Deborah L. Brake - 2011

Deborah Brake is professor of law at the University of Pittsburgh, specializing in gender justice, feminist legal theory, and discrimination in institutions (such as sport, the workplace, and schools). Brake earned her JD from Harvard Law School (where she was a member of the Law Review) and  her BA in Political Science from Stanford (member of  Phi Beta Kappa).  As a practicing public interest lawyer, Senior Counsel at the National Women’s Law Center, and as a professor, she uses scholarship and legal activism to shape the law to respond to gender injustice.  “I am interested in what theory can do, and not so much in theory for its own sake,” Brake writes, and her career demonstrates the powerful connections between her scholarship (notable publications include Getting in the Game: Title IX and the Women’s Sports Revolution and an influential article on “leveling down”) and more direct legal action (amicus curiae briefs, testimony before congressional committees).

Gail Austin - 2010

Read Gail Austin's speech

Gail Austin has worked for forty years as an advocate for civil rights, human rights, and peace--both at the University and in the community.  She received her BA from Pitt in French literature and has done graduate work in psychology and anthropology.  As a student in the late 1960s, she was inspired by the Civil Rights movement (and by visits to Pitt by such activists as Martin Luther King, Jr. and Stokely Carmichael).  With other activists from Pitt and the community, she helped form the Afro-American Cultural Society to increase the number of black students, staff, and faculty at the University.  She has been an advocate and resource for students in her roles as staff member of UCEP (University Challenge for Excellence Program) and more recently as Director of the Academic Resource Center.  She served on the Pitt Divestment committee, urging the University to divest its holdings in South Africa.  She has also worked in her community to improve social conditions of inner city neighborhoods.  She is currently active in Black Voices for Peace and is president of Kente Arts Alliance, a non-profit organization dedicated to community arts.

Melissa L. Swauger – 2009

Read Melissa Swauger's speech

Melissa Swauger is currently Assistant Professor of Sociology at Carlow University, having earned a 2008 Ph.D. in Sociology, with a Master’s Women’s Studies Certificate, from the University of Pittsburgh, and an M.A. from Duquesne’s Graduate Center for Social and Public Policy.
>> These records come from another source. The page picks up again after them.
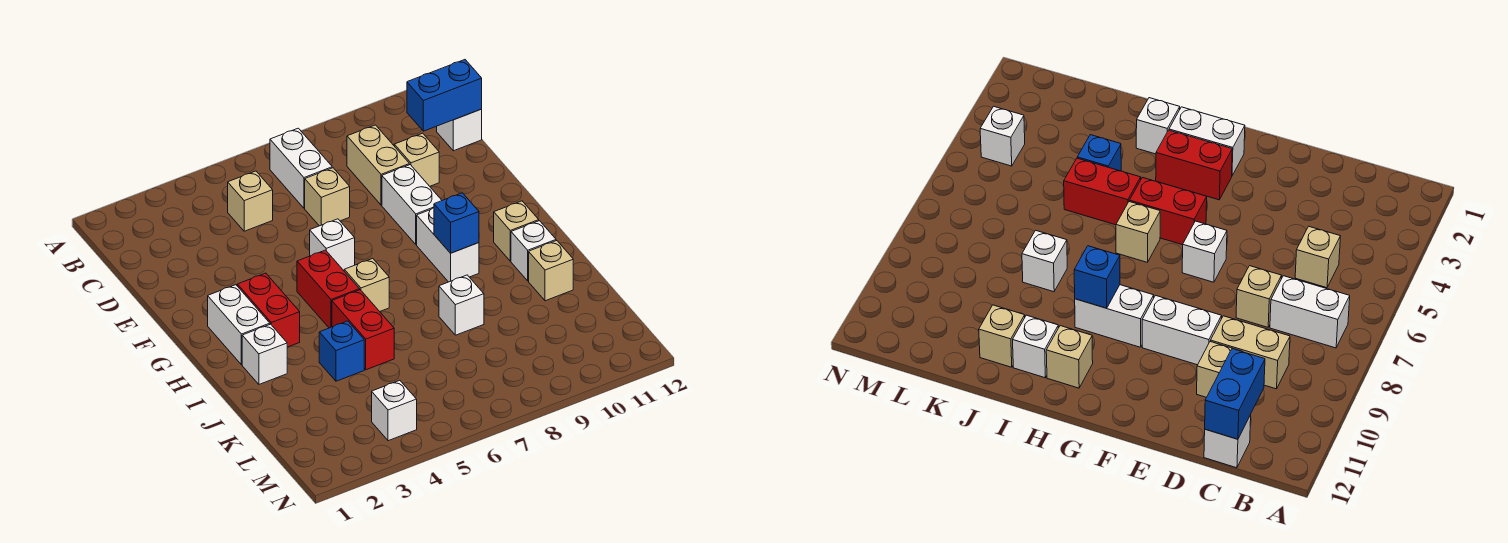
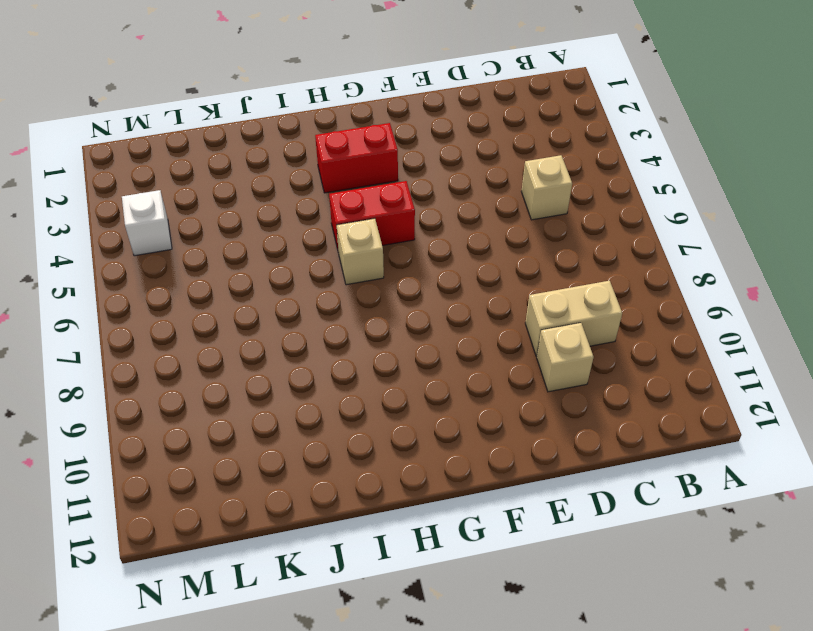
none -> white brick B7:C7 level 1
none -> white brick C12 level 1
none -> tan brick D7 level 1

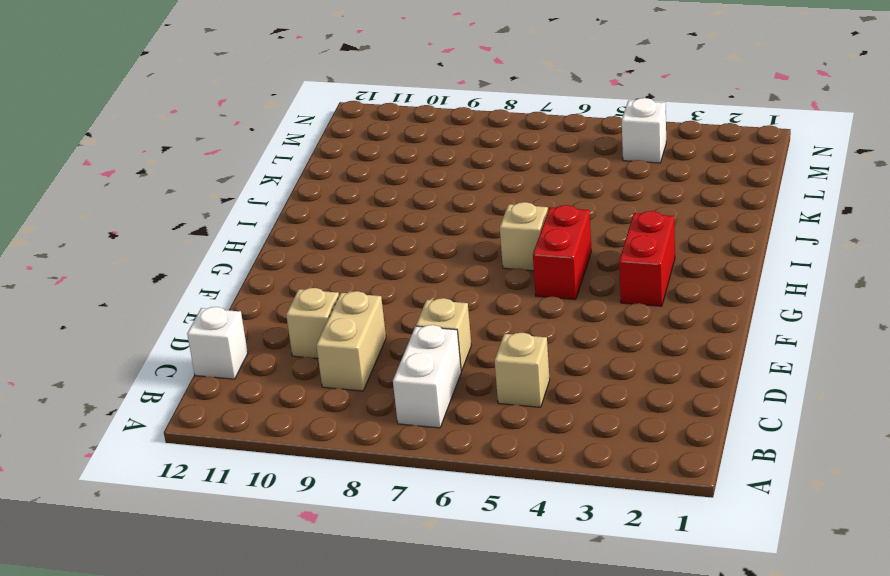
none -> white brick E9:F9 level 1
none -> white brick F6 level 1
none -> white brick G2:H2 level 1

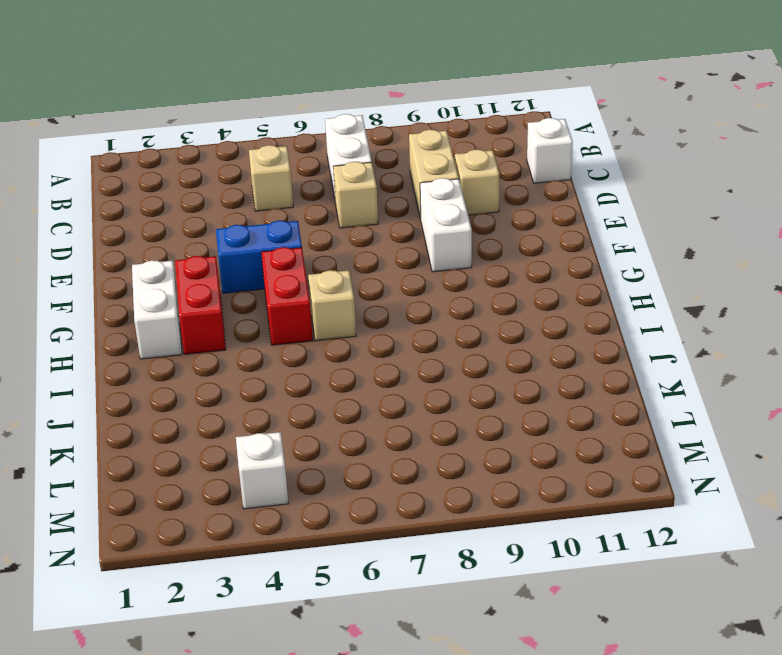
blue brick F4:F5 level 1 -> blue brick C11:C12 level 2
none -> white brick F6 level 1
none -> white brick G9:H9 level 1
none -> tan brick H11 level 1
She has received grants from the Jewish Women’s Foundation of Greater Pittsburgh and Gwen’s Girls for research and curriculum development about career possibilities for at-risk girls. She has pursued her commitments to empowering working-class women and girls in both academic and public arenas. Active in numerous community organizations, including the Girls Coalition of Southwestern PA, Women and Girls Foundation, and the Carnegie’s Girls, Math and Science Partnership, she has also volunteered with Big Brothers Big Sisters programs and organizations for battered women and abused children.

Audrey J. Murrell – 2008

Read Nancy Glazeners interview with Audrey Murrell

Dr. Audrey J. Murrell is Director of the David Berg Center for Ethics and Leadership and an Associate Professor of Business Administration.  Murrell came to Pitt in 1987 as a faculty member in the Psychology Department, where she retains an appointment.  She has been active in the Women’s Studies Program, has been a faculty coordinator for Pitt’s Faculty Diversity Seminar, and has been Chair of the University Senate Anti-Discrimination Committee. Murrell’s institutional leadership and her social activism have already earned many awards and honors, including the Chancellor’s Distinguished Public and Community Service Award in 1998.  She participates in numerous local organizations, including Leadership Pittsburgh, Family Services of Western Pennsylvania, and the Minority Enterprise Corporation of Southwestern Pennsylvania. She is also a former chair of the Gender and Diversity in Organizations Division of the Academy of Management Association.